### WHAT TO PRODUCE
Use the entries below and reproduce exactly the lines from the one containing "The challenge of" down to the one containing "2.3. Challenges in", both of them included.

* * * *

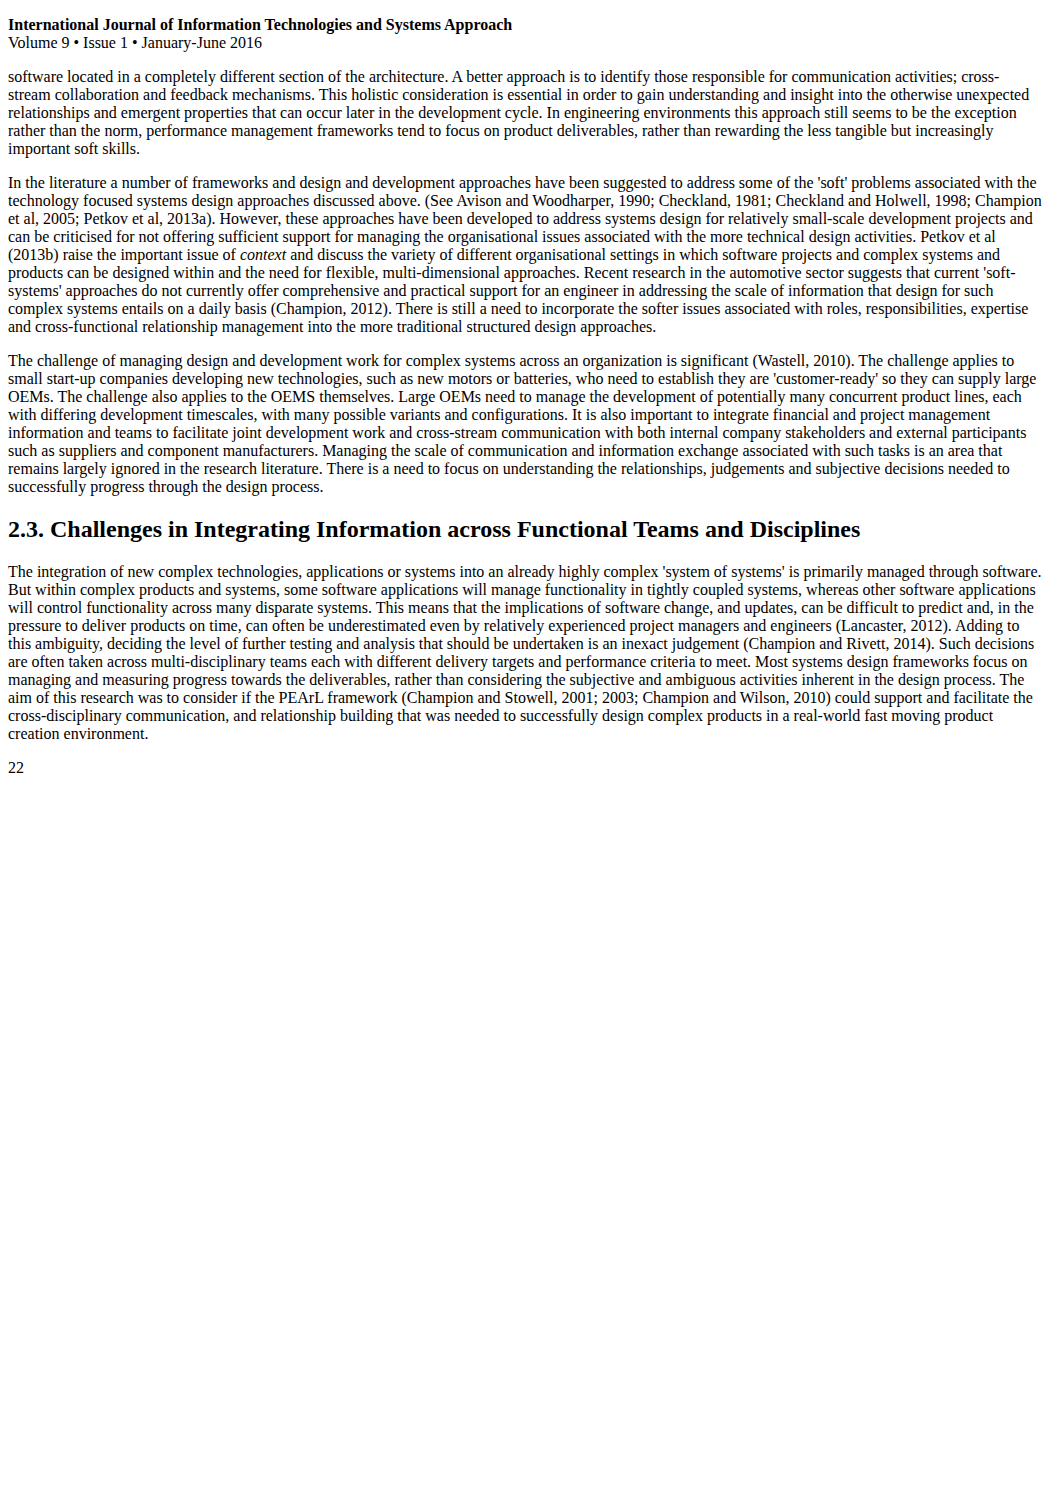International Journal of Information Technologies and Systems Approach
Volume 9 • Issue 1 • January-June 2016
software located in a completely different section of the architecture. A better approach is to identify those responsible for communication activities; cross-stream collaboration and feedback mechanisms. This holistic consideration is essential in order to gain understanding and insight into the otherwise unexpected relationships and emergent properties that can occur later in the development cycle. In engineering environments this approach still seems to be the exception rather than the norm, performance management frameworks tend to focus on product deliverables, rather than rewarding the less tangible but increasingly important soft skills.
In the literature a number of frameworks and design and development approaches have been suggested to address some of the 'soft' problems associated with the technology focused systems design approaches discussed above. (See Avison and Woodharper, 1990; Checkland, 1981; Checkland and Holwell, 1998; Champion et al, 2005; Petkov et al, 2013a). However, these approaches have been developed to address systems design for relatively small-scale development projects and can be criticised for not offering sufficient support for managing the organisational issues associated with the more technical design activities. Petkov et al (2013b) raise the important issue of context and discuss the variety of different organisational settings in which software projects and complex systems and products can be designed within and the need for flexible, multi-dimensional approaches. Recent research in the automotive sector suggests that current 'soft-systems' approaches do not currently offer comprehensive and practical support for an engineer in addressing the scale of information that design for such complex systems entails on a daily basis (Champion, 2012). There is still a need to incorporate the softer issues associated with roles, responsibilities, expertise and cross-functional relationship management into the more traditional structured design approaches.
The challenge of managing design and development work for complex systems across an organization is significant (Wastell, 2010). The challenge applies to small start-up companies developing new technologies, such as new motors or batteries, who need to establish they are 'customer-ready' so they can supply large OEMs. The challenge also applies to the OEMS themselves. Large OEMs need to manage the development of potentially many concurrent product lines, each with differing development timescales, with many possible variants and configurations. It is also important to integrate financial and project management information and teams to facilitate joint development work and cross-stream communication with both internal company stakeholders and external participants such as suppliers and component manufacturers. Managing the scale of communication and information exchange associated with such tasks is an area that remains largely ignored in the research literature. There is a need to focus on understanding the relationships, judgements and subjective decisions needed to successfully progress through the design process.
2.3. Challenges in Integrating Information across Functional Teams and Disciplines
The integration of new complex technologies, applications or systems into an already highly complex 'system of systems' is primarily managed through software. But within complex products and systems, some software applications will manage functionality in tightly coupled systems, whereas other software applications will control functionality across many disparate systems. This means that the implications of software change, and updates, can be difficult to predict and, in the pressure to deliver products on time, can often be underestimated even by relatively experienced project managers and engineers (Lancaster, 2012). Adding to this ambiguity, deciding the level of further testing and analysis that should be undertaken is an inexact judgement (Champion and Rivett, 2014). Such decisions are often taken across multi-disciplinary teams each with different delivery targets and performance criteria to meet. Most systems design frameworks focus on managing and measuring progress towards the deliverables, rather than considering the subjective and ambiguous activities inherent in the design process. The aim of this research was to consider if the PEArL framework (Champion and Stowell, 2001; 2003; Champion and Wilson, 2010) could support and facilitate the cross-disciplinary communication, and relationship building that was needed to successfully design complex products in a real-world fast moving product creation environment.
22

* * * *

### SOLUTION TO THIS EXERCISE
The challenge of managing design and development work for complex systems across an organization is significant (Wastell, 2010). The challenge applies to small start-up companies developing new technologies, such as new motors or batteries, who need to establish they are 'customer-ready' so they can supply large OEMs. The challenge also applies to the OEMS themselves. Large OEMs need to manage the development of potentially many concurrent product lines, each with differing development timescales, with many possible variants and configurations. It is also important to integrate financial and project management information and teams to facilitate joint development work and cross-stream communication with both internal company stakeholders and external participants such as suppliers and component manufacturers. Managing the scale of communication and information exchange associated with such tasks is an area that remains largely ignored in the research literature. There is a need to focus on understanding the relationships, judgements and subjective decisions needed to successfully progress through the design process.
2.3. Challenges in Integrating Information across Functional Teams and Disciplines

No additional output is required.